Personal information
- Full name: Luka Ivan Skoko
- Date of birth: 22 January 2003 (age 23)
- Place of birth: Split, Croatia
- Position: Midfielder

Team information
- Current team: N.K. Hrvace

Youth career
- 0000-2022: North Geelong Warriors
- 2022: NK Dugopolje

Senior career*
- Years: Team / Apps / (Gls)
- 2022-: NK Solin / 0 / (0)
- 2023: → NK Urania Baška Voda (loan)
- 2024: NK Croatia Zmijavci / 5 / (0)
- 2024-: NK Hrvace / 3 / (0)

= Luka Skoko =

Croatian footballer (born 2003)

Luka Skoko (born 22 January 2003) is a Croatian professional footballer who plays as a midfielder for NK Hrvace. He is the son of Australian former international Josip Skoko, and brother of Croatian youth international Noa Skoko.

==Career==
Skoko played for the Elcho Park Cardinals, before joining North Geelong's NPL youth program. He played for North Geelong Warriors in the NPL2, and was awarded the senior team's best player award in 2021. Following a trial, he joined up with Croatian side NK Dugopolje in February 2022.

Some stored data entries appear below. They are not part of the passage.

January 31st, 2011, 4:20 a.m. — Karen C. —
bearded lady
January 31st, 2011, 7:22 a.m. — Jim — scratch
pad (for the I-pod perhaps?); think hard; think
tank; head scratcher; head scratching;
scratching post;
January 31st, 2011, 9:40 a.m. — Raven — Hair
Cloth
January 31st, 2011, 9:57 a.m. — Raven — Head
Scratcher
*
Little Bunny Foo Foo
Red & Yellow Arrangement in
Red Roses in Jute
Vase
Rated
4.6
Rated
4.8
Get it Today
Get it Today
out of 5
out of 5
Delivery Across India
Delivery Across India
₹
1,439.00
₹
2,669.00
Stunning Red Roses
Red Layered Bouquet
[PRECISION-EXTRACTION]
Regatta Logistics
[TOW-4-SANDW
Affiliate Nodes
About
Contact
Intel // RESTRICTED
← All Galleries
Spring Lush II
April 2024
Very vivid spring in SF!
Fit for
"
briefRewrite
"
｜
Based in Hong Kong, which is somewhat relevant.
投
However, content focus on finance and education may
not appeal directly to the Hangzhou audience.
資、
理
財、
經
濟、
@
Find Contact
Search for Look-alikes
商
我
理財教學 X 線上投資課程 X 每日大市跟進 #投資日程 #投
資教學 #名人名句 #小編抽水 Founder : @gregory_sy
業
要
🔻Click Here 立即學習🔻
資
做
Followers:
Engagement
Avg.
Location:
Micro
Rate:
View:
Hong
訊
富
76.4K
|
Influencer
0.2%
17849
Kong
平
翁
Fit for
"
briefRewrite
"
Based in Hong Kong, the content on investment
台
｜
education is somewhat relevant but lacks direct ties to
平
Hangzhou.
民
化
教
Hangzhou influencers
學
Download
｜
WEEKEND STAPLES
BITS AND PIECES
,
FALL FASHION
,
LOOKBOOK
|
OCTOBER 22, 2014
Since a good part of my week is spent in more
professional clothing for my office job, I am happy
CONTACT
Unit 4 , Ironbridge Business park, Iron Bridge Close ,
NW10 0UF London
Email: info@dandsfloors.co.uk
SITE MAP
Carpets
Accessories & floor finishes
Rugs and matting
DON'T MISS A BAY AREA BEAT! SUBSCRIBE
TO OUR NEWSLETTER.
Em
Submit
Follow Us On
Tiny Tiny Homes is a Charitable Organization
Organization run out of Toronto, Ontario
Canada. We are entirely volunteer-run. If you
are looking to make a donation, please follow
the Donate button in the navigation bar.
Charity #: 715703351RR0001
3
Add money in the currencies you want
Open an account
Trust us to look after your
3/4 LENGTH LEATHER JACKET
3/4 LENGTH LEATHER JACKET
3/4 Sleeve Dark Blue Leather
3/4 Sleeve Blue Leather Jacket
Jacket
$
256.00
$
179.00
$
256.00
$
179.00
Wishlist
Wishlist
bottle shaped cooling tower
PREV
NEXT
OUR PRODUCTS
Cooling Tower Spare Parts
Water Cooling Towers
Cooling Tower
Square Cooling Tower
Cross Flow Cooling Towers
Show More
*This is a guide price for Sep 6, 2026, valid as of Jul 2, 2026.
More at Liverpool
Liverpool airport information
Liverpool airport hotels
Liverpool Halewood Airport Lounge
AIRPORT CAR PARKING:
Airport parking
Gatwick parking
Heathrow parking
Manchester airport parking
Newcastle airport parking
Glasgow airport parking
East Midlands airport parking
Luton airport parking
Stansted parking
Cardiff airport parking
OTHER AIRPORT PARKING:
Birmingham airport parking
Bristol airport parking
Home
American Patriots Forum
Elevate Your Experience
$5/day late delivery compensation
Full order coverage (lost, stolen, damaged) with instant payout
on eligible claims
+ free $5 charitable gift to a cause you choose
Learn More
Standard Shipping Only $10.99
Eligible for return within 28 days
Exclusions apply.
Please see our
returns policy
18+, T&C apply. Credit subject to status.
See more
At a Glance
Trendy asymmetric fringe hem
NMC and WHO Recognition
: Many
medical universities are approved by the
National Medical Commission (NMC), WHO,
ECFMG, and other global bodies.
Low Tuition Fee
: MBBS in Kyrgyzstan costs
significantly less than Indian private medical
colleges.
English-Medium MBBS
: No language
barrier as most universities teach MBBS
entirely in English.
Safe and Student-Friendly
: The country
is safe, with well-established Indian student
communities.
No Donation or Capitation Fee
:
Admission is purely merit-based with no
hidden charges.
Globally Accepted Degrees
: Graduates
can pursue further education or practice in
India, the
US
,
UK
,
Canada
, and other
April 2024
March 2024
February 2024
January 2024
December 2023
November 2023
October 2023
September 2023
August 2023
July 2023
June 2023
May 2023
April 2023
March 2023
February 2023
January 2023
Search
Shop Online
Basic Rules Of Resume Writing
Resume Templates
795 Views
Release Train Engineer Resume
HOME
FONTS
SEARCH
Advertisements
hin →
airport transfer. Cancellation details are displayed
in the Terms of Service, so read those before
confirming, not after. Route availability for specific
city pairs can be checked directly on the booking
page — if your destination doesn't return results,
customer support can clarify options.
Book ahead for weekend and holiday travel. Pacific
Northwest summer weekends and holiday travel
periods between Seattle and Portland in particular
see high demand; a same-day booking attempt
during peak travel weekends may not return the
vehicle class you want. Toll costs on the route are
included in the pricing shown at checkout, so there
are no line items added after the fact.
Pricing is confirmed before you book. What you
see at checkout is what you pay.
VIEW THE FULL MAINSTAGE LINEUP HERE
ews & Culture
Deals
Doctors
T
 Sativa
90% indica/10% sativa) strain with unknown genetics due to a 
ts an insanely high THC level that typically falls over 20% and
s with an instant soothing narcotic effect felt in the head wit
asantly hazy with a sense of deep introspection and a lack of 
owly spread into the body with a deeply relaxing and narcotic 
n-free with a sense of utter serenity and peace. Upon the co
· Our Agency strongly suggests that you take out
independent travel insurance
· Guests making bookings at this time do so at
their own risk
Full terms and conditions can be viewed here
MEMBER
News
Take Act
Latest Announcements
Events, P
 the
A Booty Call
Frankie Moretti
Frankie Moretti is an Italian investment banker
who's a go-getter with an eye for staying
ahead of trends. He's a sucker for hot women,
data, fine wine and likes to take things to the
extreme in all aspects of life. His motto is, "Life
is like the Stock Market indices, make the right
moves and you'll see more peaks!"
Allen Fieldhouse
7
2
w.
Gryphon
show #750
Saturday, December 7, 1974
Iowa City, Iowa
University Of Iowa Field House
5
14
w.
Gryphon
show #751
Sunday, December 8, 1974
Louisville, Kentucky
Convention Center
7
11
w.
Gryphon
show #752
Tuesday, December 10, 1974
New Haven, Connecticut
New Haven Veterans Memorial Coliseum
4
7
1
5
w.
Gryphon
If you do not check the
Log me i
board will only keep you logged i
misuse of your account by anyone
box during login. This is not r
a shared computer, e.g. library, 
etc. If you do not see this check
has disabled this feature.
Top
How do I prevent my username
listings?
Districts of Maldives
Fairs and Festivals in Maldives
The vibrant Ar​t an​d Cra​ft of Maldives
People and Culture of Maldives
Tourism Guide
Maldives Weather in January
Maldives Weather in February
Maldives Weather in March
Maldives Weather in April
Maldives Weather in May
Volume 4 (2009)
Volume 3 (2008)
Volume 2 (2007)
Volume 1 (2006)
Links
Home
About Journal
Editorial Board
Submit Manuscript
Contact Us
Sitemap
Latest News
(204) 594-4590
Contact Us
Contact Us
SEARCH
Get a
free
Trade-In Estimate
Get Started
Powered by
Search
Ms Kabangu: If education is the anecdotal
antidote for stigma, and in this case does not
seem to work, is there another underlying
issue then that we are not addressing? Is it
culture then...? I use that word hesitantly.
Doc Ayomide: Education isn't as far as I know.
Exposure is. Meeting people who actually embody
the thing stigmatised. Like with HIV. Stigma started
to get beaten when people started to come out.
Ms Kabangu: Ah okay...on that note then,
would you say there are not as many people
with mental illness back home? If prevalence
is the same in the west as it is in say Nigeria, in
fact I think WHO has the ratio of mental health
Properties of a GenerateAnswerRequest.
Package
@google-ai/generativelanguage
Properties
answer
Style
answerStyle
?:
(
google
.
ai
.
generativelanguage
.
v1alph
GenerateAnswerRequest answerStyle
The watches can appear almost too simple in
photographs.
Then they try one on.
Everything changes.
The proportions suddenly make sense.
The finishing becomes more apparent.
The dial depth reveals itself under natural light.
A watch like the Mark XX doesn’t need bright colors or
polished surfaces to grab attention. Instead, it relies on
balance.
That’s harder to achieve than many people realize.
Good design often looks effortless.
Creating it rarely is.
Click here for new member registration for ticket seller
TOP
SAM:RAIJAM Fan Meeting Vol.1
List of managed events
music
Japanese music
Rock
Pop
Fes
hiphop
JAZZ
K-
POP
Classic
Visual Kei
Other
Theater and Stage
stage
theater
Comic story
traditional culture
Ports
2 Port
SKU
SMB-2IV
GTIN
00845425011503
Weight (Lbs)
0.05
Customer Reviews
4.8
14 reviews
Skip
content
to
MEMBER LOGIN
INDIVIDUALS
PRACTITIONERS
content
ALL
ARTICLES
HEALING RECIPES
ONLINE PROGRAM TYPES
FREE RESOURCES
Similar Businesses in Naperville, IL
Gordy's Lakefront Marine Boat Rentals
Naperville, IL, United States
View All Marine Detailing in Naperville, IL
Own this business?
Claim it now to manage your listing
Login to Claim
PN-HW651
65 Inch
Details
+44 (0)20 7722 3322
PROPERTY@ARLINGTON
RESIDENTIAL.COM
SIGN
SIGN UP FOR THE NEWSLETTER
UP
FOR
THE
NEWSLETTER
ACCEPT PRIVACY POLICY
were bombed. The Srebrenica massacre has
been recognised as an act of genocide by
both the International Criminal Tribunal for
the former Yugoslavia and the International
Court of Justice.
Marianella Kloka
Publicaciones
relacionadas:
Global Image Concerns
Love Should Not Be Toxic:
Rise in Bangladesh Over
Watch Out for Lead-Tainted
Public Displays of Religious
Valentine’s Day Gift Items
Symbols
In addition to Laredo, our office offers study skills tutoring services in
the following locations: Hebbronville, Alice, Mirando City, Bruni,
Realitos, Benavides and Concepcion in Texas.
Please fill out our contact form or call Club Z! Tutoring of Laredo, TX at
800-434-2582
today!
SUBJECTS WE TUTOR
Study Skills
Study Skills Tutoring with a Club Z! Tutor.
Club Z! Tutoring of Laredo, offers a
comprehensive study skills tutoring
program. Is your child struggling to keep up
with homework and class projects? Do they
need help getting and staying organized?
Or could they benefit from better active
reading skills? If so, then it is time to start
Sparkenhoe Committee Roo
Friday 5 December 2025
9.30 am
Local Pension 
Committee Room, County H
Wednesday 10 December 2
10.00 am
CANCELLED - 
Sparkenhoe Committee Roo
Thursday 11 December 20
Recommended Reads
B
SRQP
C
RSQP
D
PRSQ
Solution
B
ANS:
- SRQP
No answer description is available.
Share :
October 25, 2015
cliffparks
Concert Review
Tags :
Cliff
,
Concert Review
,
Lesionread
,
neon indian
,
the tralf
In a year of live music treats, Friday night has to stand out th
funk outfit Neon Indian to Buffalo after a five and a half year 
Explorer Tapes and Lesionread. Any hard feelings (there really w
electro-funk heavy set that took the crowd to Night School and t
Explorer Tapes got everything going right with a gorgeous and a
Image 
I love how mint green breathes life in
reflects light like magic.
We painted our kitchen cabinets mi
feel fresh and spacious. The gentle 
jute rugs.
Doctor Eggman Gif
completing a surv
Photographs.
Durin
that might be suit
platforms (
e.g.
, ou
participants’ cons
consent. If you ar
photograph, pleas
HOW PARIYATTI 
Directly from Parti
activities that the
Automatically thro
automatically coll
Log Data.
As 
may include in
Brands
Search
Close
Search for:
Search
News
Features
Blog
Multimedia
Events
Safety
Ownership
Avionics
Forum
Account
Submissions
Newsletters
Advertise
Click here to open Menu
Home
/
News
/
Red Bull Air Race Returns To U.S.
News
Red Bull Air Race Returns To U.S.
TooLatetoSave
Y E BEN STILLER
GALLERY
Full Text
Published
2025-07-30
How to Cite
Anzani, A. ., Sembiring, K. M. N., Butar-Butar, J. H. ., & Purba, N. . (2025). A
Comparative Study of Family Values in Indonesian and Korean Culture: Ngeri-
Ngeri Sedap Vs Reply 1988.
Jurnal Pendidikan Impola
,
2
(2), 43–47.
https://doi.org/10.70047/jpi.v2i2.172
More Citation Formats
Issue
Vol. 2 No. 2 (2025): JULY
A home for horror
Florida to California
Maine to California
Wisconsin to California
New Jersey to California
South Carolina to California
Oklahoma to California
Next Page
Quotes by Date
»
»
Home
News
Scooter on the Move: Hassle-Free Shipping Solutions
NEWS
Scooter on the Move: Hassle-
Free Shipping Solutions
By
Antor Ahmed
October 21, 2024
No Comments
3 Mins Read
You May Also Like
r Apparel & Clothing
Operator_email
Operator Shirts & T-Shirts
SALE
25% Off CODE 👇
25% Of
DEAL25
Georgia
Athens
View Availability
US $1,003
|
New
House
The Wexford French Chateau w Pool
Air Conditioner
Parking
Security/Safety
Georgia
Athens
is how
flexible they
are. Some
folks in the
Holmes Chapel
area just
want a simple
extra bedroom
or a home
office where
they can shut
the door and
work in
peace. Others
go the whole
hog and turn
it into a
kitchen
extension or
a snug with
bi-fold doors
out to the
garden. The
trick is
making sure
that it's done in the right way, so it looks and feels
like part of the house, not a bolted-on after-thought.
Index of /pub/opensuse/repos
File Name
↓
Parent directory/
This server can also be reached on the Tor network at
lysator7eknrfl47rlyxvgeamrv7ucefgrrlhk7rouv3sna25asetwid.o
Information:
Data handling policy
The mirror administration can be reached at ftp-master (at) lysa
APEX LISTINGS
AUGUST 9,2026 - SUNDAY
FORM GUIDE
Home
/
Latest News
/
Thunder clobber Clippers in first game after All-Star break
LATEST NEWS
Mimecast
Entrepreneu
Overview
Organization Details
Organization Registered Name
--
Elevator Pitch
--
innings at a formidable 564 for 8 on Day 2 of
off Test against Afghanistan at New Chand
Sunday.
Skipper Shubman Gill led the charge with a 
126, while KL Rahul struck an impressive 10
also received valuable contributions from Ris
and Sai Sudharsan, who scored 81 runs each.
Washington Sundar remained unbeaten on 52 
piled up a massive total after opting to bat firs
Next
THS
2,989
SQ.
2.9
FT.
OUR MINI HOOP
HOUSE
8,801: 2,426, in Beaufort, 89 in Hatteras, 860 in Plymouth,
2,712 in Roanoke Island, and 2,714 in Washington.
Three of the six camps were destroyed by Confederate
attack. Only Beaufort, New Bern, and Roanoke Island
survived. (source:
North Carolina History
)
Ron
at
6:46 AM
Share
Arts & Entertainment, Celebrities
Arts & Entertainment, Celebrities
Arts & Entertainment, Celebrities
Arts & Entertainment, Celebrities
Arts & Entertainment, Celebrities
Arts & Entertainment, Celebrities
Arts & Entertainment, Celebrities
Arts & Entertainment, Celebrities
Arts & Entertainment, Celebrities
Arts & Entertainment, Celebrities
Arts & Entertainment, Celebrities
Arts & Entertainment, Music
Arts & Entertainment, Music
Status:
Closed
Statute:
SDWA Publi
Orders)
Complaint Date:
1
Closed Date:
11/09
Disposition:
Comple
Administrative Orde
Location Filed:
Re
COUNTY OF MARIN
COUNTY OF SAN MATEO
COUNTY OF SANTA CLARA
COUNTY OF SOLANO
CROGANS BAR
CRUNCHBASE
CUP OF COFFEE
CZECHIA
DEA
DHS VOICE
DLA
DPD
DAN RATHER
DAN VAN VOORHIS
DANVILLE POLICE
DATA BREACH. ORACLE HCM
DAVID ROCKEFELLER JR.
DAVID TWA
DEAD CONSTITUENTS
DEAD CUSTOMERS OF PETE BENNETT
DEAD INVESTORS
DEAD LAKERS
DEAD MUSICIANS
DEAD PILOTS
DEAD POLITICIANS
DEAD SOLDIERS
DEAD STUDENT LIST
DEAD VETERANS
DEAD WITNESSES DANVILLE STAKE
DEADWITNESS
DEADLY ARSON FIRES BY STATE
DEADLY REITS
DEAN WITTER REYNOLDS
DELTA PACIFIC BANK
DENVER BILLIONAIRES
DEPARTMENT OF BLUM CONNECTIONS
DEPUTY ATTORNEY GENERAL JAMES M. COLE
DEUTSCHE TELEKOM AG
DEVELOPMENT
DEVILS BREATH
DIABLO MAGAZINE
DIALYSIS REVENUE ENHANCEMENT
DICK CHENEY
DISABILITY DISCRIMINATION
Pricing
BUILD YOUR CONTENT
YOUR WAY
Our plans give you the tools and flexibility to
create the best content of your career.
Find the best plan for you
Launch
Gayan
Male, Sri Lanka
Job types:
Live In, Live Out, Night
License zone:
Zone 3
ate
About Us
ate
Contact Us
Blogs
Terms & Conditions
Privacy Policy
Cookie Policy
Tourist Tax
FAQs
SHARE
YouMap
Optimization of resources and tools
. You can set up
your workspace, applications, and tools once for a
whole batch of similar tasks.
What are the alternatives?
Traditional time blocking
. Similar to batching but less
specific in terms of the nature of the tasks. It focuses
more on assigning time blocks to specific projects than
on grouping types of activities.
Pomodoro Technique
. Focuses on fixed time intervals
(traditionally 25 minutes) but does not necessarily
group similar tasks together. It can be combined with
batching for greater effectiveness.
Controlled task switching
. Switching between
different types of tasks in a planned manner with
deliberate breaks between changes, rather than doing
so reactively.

In July 2022, Skoko joined up with NK Solin, who play near Split, in the Croatian second division 1. NL. In October 2022, be played in the fourth tier of Croatian football for NK Urania Baška Voda. He signed with Croatia Zmijavci in 2024. In August 2024, he joined NK Hrvace.

==Style of play==
A central midfield player, he is said to be capable of playing in a deep defensive midfield position as well as slightly further forward as an "8".

==Personal life==
He is the son of Australian former international footballer Josip Skoko and brother of Croatian youth international footballer Noa Skoko.